LAKE BLUFF, Ill. — The fact that average consumer transaction balances are at $4,436 — a higher dollar amount than any time in the last 25 years — should be a big red flag for credit unions.
That is the message from Moebs Services, which recently performed a study of consumer checking accounts. According to the financial institution consultancy, historically the average balance in a consumer transaction account is $2,100. If the economy is doing well, as measured by low unemployment and moderate to low inflation and prices, then the average balance in the consumer's checking account falls to about $1,400. If the economy really heats up, then, in 2007 for example, the balance can fall below $1,000 since household revenue is doing well and need for liquidity is just a paycheck or two away.
On the other hand, the study explained, when times get difficult the consumer sits things out and checking balances get larger — normally up to $3,000 or higher. Of note: $4,000-plus balances have not been seen since Moebs began collecting data 25 years ago.
"The bottom line: When times are good, consumer checking balances are low and financial institution fee revenue is high; when times are bad, balances are high and fee revenue is low," the study said.
Risks For FIs
According to the Moebs Study, the unusual amount of consumer liquidity has two impacts on financial institutions. The immediate impact is a loss or leveling out of fee revenue. When the consumer is liquid it is probable that errors in transactions will be covered by balances and, therefore, fees imposed in checking such as overdrafts, monthly fees below prescribed balances, and transfer fees from other deposit accounts are likely lower.
"As long as the consumer believes the economy is not doing well, the consumer will stay liquid and fee revenue will be curtailed," the study explained.

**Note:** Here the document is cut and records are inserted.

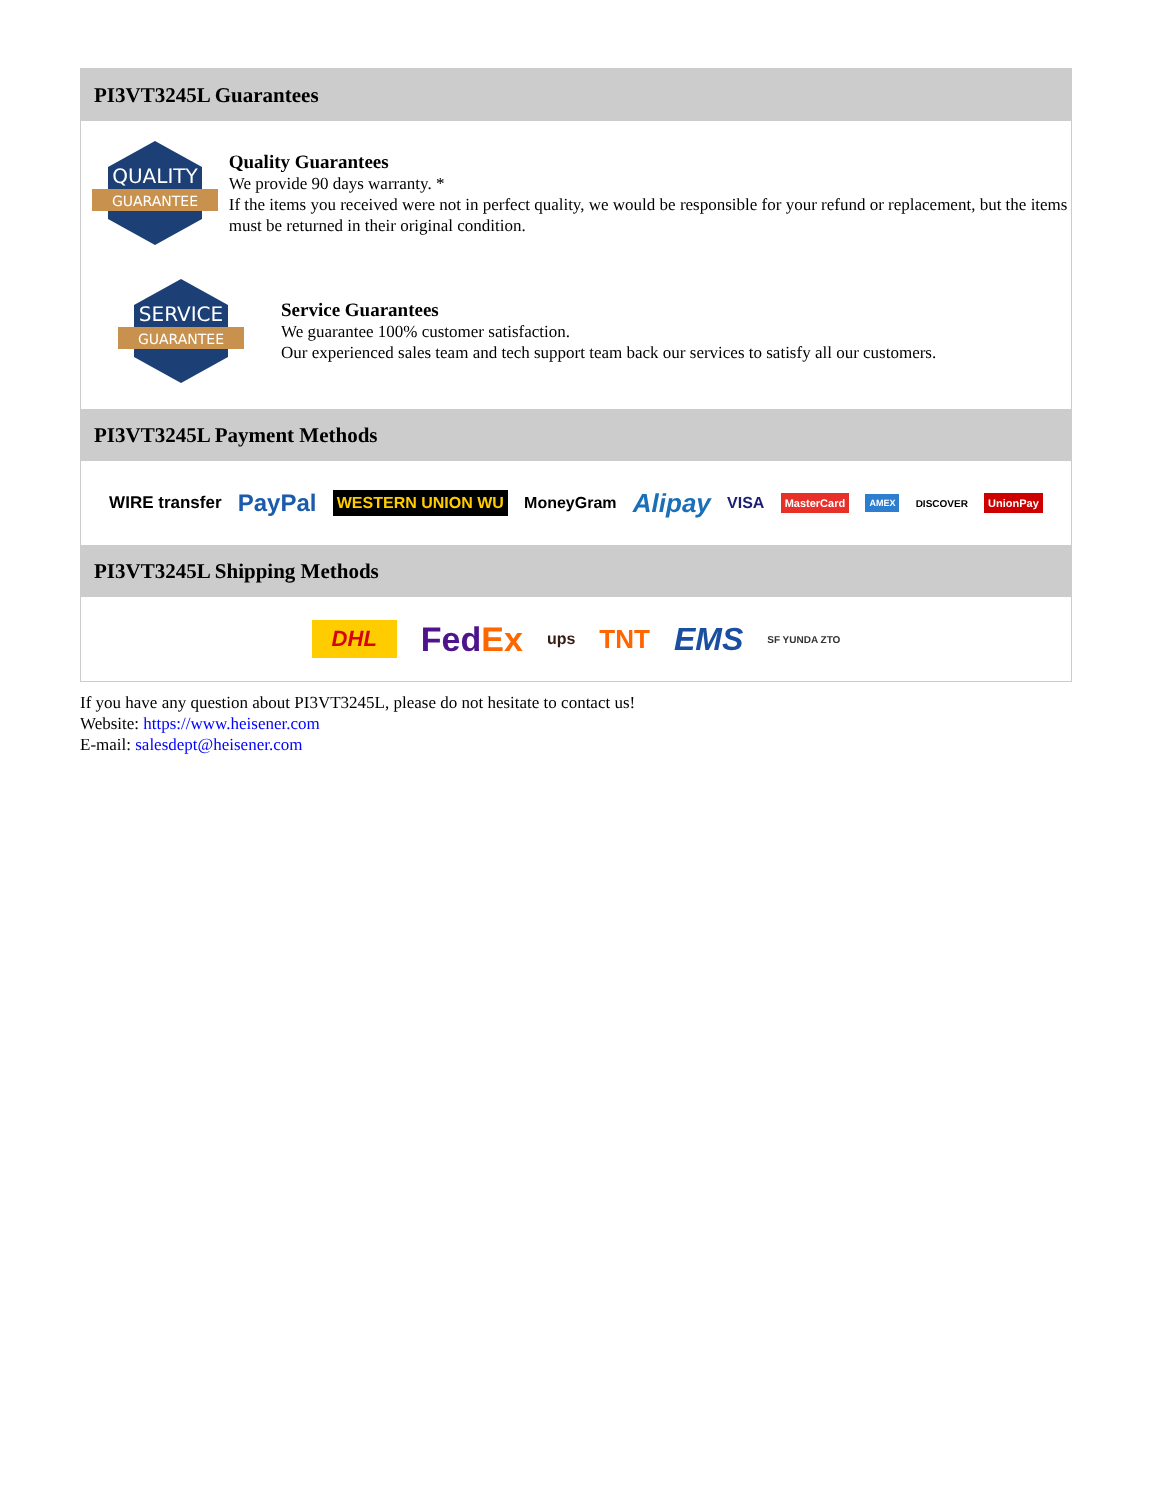PI3VT3245L Guarantees
QUALITY
GUARANTEE
Quality Guarantees
We provide 90 days warranty. *
If the items you received were not in perfect quality, we would be responsible for your refund or replacement, but the items must be returned in their original condition.
SERVICE
GUARANTEE
Service Guarantees
We guarantee 100% customer satisfaction.
Our experienced sales team and tech support team back our services to satisfy all our customers.
PI3VT3245L Payment Methods
WIRE transfer PayPal WESTERN UNION WU MoneyGram Alipay VISA MasterCard AMEX DISCOVER UnionPay
PI3VT3245L Shipping Methods
DHL FedEx ups TNT EMS SF YUNDA ZTO
If you have any question about PI3VT3245L, please do not hesitate to contact us!
Website: https://www.heisener.com
E-mail: salesdept@heisener.com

The longer term impact for FIs is a loss of "excess" consumer balances when and if the economy improves to the consumer's satisfaction. There is $1.5 trillion in transaction accounts of all types, and $315 billion is in "excess" consumer checking over the natural base average, according to the study.
As the economy improves, Moebs Services said the tendency is for consumers to follow historic trends and deploy these excess funds. Uses could range from paying off debts, to moving money to higher earning deposits such as money market mutual funds, or to the stock or bond markets.
"Developing initiatives to keep excess checking balances from leaving will require planning now," the consultancy advised. "Financial institutions facing weak loan demand, regulatory pressure on underwriting or even low capital may need to bleed off the excess consumer transaction account balances now and address balance recovery later."
According to Moebs, developing initiatives to address fee revenue and checking balances should be underway now — not when checking accounts and balances start to move.
"Consumer loyalty cannot be taken for granted. Now is the time to increase opt-in percentages for overdraft services on checking accounts and to review the deposit options offered to consumers," Moebs said. "The consumer could take action quickly to move funds, establish another account and/or terminate the current account. Financial institutions need to be prepared."